No passado mais distante do ano 73, il primo passagio, já venceu a atracção pelos Monumentos e os contrapontos museológicos depositários da genuinidade do Império dos primeiros séculos da Cristandade, embora estivesse protegidoa por inúmeras barreiras, a maior de todas a da distância, com a demorada ultrapassagem das barreiras fronteiriças, as longas estradas nacionais, as diferentes divisas e a articulação mental das respectivas paridades; era um outro tempo, que demonstra as representações teatrais a que assistimos, não apenas na chamada revolução tecnológica.

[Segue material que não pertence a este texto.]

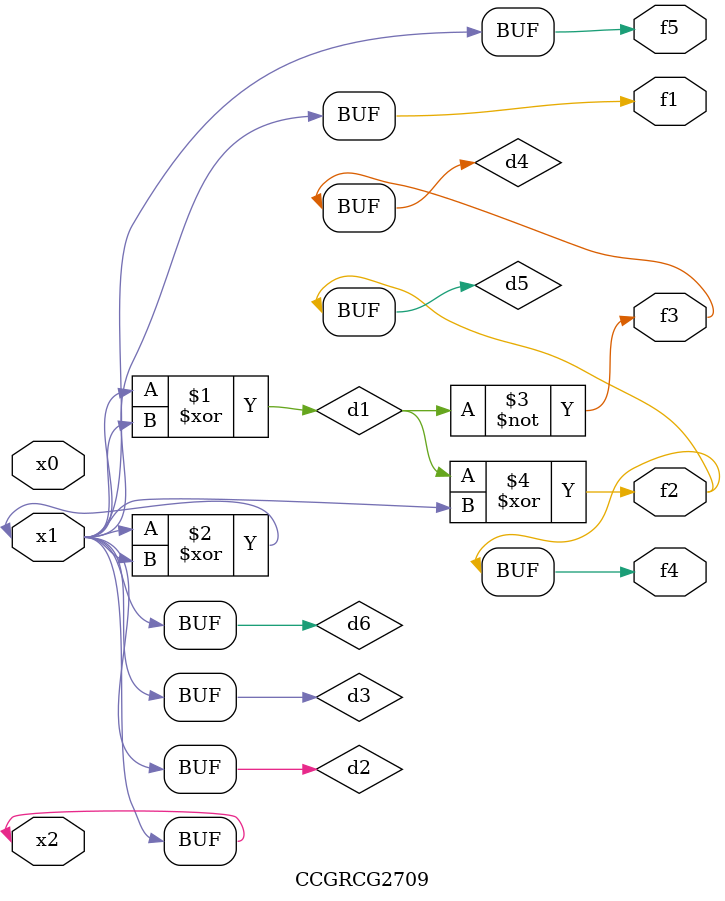
<source format=v>
module CCGRCG2709(
	input x0, x1, x2,
	output f1, f2, f3, f4, f5
);

	wire d1, d2, d3, d4, d5, d6;

	xor (d1, x1, x2);
	buf (d2, x1, x2);
	xor (d3, x1, x2);
	nor (d4, d1);
	xor (d5, d1, d2);
	buf (d6, d2, d3);
	assign f1 = d6;
	assign f2 = d5;
	assign f3 = d4;
	assign f4 = d5;
	assign f5 = d6;
endmodule

</source>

Desse tempo, queremos ter “tempo” para escavar nas recordações e fazê-las animar, pois que passados mais de quarenta anos sobre il primo passagio, é preciso fazer perceber as alterações socioeconómicas que o foram permitindo e que agora alguns “Demónios” querem dificultar, quem sabe se para sempre. Como estamos, ainda, na fase do Euro, parece-me sugestivo mostrar as sobras de um ambiente sempre tão diferente do nosso em que não havia a mínima correspondência palpável entre um centavo e uma lira e nestas sobreviviam ainda os “bilhetes” dos tempos do Reino ou do período do segundo grande conflito armado Mundial, com a marca da língua Inglesa no coração da economia de guerra, para acudir às necessidades primárias das tropas aliadas que em 1945 libertaram a Itália da ocupação Alemã, Nazi.
Para um balanço final Veneziano, a minha memória foi revisitar um livro que há anos atrás comprei em Firenze na livraria Feltrineli num cantinho dedicado à língua Portuguesa - Comer, Orar, Amar - no qual a sua autora, Elizabeth Gilbert, em discurso directo confessava que “Veneza é bela, mas da mesma forma que um filme de Bergman é belo; podemos admirá-lo, mas não queremos viver dentro dele”.